These days, I am really looking forward to the change in weather; do you know why? Because the monsoon season has started and it has begun raining in many parts of our country.
Curious to explore how this weather phenomenon works, I started looking at various weather websites. I landed on www.earth.nullschool.net — an interactive, browser-based visualisation of global weather and environmental data.
The homepage shows a spinning globe covered in swirling lines, and those lines represent wind moving in real time. The menu is in the corner, and once you open it, you get a bunch of choices. You can switch between looking at wind, ocean currents, waves, air pollution and even space weather like auroras.
There’s also a height option, so you can check what’s happening at ground level or way up high in the sky. You can select a date too, so instead of just today, you can rewind and look at old weather from past years.
The website has weather data, the same kind meteorologists use, just turned into colourful visuals of swirls, spirals and streams that anyone can easily understand, like seeing a hurricane spinning or turning something invisible, like wind and air, into something you can actually watch move across the screen.

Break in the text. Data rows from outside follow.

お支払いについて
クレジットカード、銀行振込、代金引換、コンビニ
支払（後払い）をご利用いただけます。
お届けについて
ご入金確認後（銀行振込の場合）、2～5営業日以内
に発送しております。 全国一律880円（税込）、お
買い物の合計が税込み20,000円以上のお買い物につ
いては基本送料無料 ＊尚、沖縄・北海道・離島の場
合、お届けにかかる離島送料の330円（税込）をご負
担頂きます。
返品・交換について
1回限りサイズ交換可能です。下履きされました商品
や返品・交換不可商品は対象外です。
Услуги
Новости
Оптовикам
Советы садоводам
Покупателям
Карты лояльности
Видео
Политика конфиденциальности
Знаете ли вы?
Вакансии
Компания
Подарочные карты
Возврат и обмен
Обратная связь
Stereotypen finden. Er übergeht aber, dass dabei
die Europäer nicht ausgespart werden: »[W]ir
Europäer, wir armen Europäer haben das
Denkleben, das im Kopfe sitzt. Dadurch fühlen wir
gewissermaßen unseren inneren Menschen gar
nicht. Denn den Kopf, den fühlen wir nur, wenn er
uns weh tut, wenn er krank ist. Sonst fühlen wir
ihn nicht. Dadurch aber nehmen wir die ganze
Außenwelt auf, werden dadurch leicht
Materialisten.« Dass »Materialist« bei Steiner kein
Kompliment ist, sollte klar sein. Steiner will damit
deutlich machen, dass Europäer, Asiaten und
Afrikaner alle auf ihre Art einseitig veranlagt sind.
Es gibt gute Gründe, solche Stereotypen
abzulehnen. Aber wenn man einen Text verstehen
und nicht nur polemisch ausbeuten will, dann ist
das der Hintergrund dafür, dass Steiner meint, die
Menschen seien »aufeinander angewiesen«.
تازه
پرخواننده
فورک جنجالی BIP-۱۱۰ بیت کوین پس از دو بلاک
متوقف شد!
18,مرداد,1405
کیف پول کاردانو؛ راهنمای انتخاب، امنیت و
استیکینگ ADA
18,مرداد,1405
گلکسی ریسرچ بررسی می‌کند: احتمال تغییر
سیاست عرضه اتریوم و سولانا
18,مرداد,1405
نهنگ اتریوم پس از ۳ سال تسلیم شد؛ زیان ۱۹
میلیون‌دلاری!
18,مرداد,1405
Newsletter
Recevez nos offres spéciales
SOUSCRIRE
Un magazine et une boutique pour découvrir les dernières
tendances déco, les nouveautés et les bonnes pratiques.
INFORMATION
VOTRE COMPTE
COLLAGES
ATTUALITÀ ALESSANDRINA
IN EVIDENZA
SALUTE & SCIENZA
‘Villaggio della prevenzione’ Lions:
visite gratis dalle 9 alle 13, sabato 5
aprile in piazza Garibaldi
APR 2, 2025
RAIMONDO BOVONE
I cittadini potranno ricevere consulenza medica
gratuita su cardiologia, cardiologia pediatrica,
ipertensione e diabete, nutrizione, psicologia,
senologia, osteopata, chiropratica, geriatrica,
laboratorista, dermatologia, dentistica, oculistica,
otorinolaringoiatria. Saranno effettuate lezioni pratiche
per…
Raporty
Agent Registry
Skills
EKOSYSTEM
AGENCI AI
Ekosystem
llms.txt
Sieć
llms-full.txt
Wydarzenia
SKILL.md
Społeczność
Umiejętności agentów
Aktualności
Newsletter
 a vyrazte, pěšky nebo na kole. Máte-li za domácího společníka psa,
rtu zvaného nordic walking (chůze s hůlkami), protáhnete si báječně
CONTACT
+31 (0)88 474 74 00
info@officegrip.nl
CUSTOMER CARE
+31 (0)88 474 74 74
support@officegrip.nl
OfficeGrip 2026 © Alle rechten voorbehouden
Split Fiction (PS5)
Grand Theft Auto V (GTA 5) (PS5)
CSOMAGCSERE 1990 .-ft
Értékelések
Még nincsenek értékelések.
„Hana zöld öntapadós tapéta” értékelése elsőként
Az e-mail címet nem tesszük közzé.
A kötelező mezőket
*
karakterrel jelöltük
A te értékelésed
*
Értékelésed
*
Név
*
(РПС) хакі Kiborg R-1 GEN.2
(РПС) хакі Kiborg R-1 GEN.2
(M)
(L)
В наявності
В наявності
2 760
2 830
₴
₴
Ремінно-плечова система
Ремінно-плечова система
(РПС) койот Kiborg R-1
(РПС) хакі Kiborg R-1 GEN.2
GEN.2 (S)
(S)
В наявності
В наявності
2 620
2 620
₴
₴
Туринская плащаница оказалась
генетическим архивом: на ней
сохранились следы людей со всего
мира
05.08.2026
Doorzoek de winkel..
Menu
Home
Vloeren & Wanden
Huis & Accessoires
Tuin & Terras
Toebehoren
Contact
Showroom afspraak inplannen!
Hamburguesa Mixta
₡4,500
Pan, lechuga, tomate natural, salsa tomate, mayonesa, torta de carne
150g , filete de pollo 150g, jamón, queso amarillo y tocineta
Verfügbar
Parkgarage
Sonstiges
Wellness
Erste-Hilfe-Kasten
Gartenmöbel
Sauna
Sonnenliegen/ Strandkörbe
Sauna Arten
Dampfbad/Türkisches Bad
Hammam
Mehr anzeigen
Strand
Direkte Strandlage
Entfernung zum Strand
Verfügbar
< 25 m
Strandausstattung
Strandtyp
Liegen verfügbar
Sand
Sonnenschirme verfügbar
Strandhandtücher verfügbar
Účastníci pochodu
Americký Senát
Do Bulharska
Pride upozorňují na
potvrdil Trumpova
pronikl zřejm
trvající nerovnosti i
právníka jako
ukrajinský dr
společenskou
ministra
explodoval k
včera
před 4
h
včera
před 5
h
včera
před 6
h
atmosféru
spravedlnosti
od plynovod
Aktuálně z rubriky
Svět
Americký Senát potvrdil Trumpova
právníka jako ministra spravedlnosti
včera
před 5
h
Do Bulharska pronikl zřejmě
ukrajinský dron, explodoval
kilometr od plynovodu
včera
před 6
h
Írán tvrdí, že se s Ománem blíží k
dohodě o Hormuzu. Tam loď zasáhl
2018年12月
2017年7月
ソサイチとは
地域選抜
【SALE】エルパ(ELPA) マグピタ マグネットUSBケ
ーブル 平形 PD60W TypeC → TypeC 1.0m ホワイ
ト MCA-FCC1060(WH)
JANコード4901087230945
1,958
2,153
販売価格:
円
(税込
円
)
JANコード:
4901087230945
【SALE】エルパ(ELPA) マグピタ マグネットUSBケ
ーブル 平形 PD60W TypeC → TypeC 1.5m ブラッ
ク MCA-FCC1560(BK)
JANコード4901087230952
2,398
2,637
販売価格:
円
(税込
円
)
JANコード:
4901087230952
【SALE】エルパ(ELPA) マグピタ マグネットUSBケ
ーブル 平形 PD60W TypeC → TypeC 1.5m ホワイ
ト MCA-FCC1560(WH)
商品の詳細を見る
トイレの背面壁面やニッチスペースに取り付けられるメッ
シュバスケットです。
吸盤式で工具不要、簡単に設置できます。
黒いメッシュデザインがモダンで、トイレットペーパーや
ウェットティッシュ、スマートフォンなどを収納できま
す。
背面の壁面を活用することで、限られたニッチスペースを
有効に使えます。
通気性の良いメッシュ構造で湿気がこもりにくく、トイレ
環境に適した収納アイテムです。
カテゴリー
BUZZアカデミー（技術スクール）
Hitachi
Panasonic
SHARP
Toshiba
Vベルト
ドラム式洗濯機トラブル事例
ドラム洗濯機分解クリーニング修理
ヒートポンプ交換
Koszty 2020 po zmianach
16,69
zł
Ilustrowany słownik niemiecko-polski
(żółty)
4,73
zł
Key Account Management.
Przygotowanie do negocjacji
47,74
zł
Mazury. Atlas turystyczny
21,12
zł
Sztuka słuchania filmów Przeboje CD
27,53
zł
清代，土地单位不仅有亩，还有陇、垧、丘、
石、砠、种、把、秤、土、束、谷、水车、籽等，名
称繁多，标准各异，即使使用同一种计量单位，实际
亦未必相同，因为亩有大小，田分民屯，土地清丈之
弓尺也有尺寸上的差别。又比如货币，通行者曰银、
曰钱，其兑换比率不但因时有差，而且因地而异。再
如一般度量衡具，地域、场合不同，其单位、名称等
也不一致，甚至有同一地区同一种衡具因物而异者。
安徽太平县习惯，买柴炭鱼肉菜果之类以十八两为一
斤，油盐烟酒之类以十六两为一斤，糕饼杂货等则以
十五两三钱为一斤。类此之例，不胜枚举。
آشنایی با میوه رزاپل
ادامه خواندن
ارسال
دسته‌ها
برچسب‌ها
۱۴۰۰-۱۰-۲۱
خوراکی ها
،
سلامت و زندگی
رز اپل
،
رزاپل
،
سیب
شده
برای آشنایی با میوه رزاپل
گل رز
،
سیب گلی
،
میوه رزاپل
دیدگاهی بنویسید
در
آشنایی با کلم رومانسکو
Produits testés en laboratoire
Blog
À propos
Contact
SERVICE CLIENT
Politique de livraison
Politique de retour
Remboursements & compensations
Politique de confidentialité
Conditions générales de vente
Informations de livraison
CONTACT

The site needs no sign-up, no login and no payment. You open the page, and the globe is already spinning and animating on its own. No doubt it’s calming, too, watching the little wind lines drift across the screen. It also teaches geography without you trying to, since you’re spinning a globe and noticing continents and oceans while you’re at it. Now for the cons. The site is not really built for kids, so the words and labels use proper weather terms like ‘hectopascals’ or ‘convective’ energy, which a younger kid won’t understand. So in that case, you will need an adult’s assistance.
Overall, it’s a mesmerising site, perfect for curious kids who like space, maps, planets and also want to learn weather patterns, how storms form, how wind moves and how everything on this planet, from oceans to air, is always shifting and connected.